A Private Market Chamath

March 18, 2021

The new crowdfunding rules allow startups to raise up to $5 million per year from normal people (the opposite of accredited investors who are not normal people).  The limit used to be $1.07 million.  Crowdfunding is investing and not patronage so the normal people actually get equity, not swag.

The likely beneficiaries of the new higher dollar amount will be 1) crowdfunding platforms, 2) the normal people (who will now presumably see bigger and better companies raising capital via crowdfunding) and 3) Sahil Lavingia.

Who’s Sahil?
Sahil Lavingia is the founder of Gumroad, an e-commerce platform which helps creators monetize their work and is popular for his mantras of building in public and democratizing venture capital.

Gumroad is among the first companies to take advantage of the new higher limit and has raised $5 million from around 7,400 investors, according to the company’s Twitter feed.  The investors include Lavingia’s Twitter followers, YouTubers, Figma founder Dylan Field and VC firm partners. 
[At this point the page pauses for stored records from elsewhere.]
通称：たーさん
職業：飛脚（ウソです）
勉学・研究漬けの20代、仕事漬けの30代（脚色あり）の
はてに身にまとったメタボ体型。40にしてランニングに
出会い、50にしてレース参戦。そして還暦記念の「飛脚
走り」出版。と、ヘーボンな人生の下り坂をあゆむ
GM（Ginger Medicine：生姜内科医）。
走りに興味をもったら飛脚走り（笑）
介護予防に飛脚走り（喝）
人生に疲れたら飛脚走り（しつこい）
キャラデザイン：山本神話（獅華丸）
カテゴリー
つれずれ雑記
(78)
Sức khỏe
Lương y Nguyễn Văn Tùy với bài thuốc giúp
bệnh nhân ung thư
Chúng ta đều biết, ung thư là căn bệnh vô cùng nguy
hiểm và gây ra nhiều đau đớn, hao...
They also raised an additional $1 million from AngelList co-founder Naval Ravikant and Basecamp founder Jason Fried – both amounts were raised on the same terms and at a $100 million valuation.
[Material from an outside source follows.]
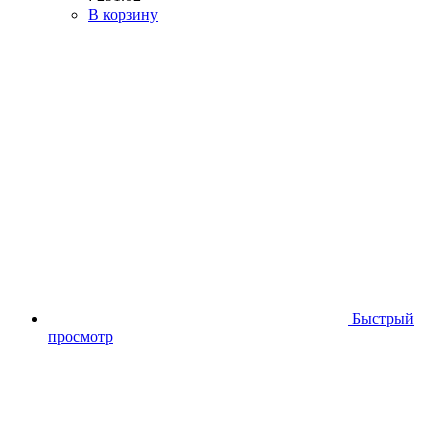
В корзину
Быстрый
просмотр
The new crowdfunding rules
The new $5M threshold is important because companies that wouldn’t go through the time and expense of a smaller raise may consider crowdfunding now which opens the door to a new class of companies raising capital this way.  More companies also means new investors entering the crowdfunding space.

The new rules permit a company to ‘test the waters,’ so they can gauge potential interest in a financing before spending the time and money filing the paperwork to do so.  Of course, a company may get, for example, $1M in commitments but end up only raising $250K as intended purchases may not result in final deals.  But that is still better than a relatively blind leap. 

"I think the new regulation will spur a wave of founders that want to democratize funding relationships," Lavingia said. "It's a direct-to-consumer model applied to VC."

Are we in Sherwood Forest?
The new crowdfunding model is coming at a time when there is a lot of money available for investment sloshing around in the system and in a GameStop/Robinhood fueled environment in the retail investor space.

Lavingia has said that he wants anyone to be able to invest in the private markets, just like they can in public markets.

Compared to the billions raised from VCs, the crowdfunding pool of capital is still relatively small.  In 2020, around 1,000 companies raised a record $215 million from equity crowdfunding.  But that looks set for growth under the new rule regime.

“I’m basically trying to become a private-market Chamath,” Lavingia said, referring to

SPAC king Chamath Palihapitiya.  “I want to build a huge brand associated with investing in private equities, startups, and having an army of people that I can use and wield in different ways.”